# Work order
Could you repeat the listing exactly, leaving out the pictures?

=== Begin Enclosure ===

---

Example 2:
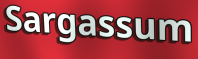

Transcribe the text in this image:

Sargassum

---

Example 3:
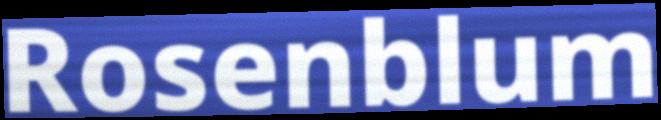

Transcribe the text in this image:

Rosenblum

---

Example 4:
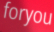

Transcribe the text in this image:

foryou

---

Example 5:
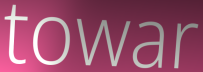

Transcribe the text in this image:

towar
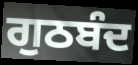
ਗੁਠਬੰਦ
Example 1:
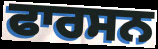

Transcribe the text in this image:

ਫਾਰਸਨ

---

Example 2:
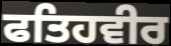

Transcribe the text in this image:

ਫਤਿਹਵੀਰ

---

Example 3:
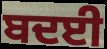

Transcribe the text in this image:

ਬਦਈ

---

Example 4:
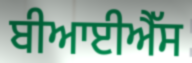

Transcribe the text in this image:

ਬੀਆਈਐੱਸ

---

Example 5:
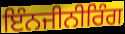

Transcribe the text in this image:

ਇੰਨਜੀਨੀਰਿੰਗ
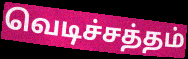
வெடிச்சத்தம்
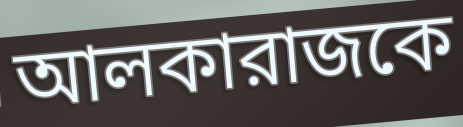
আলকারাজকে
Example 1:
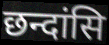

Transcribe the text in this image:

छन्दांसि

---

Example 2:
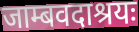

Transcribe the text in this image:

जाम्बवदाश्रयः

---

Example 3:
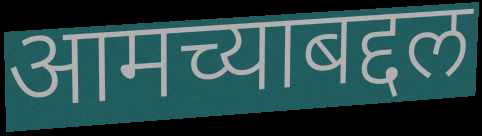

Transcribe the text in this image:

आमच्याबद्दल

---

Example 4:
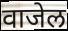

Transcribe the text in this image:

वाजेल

=== End Enclosure ===

# Solution
---

Example 2:

Transcribe the text in this image:

Sargassum

---

Example 3:

Transcribe the text in this image:

Rosenblum

---

Example 4:

Transcribe the text in this image:

foryou

---

Example 5:

Transcribe the text in this image:

towar
ਗੁਠਬੰਦ
Example 1:

Transcribe the text in this image:

ਫਾਰਸਨ

---

Example 2:

Transcribe the text in this image:

ਫਤਿਹਵੀਰ

---

Example 3:

Transcribe the text in this image:

ਬਦਈ

---

Example 4:

Transcribe the text in this image:

ਬੀਆਈਐੱਸ

---

Example 5:

Transcribe the text in this image:

ਇੰਨਜੀਨੀਰਿੰਗ
வெடிச்சத்தம்
আলকারাজকে
Example 1:

Transcribe the text in this image:

छन्दांसि

---

Example 2:

Transcribe the text in this image:

जाम्बवदाश्रयः

---

Example 3:

Transcribe the text in this image:

आमच्याबद्दल

---

Example 4:

Transcribe the text in this image:

वाजेल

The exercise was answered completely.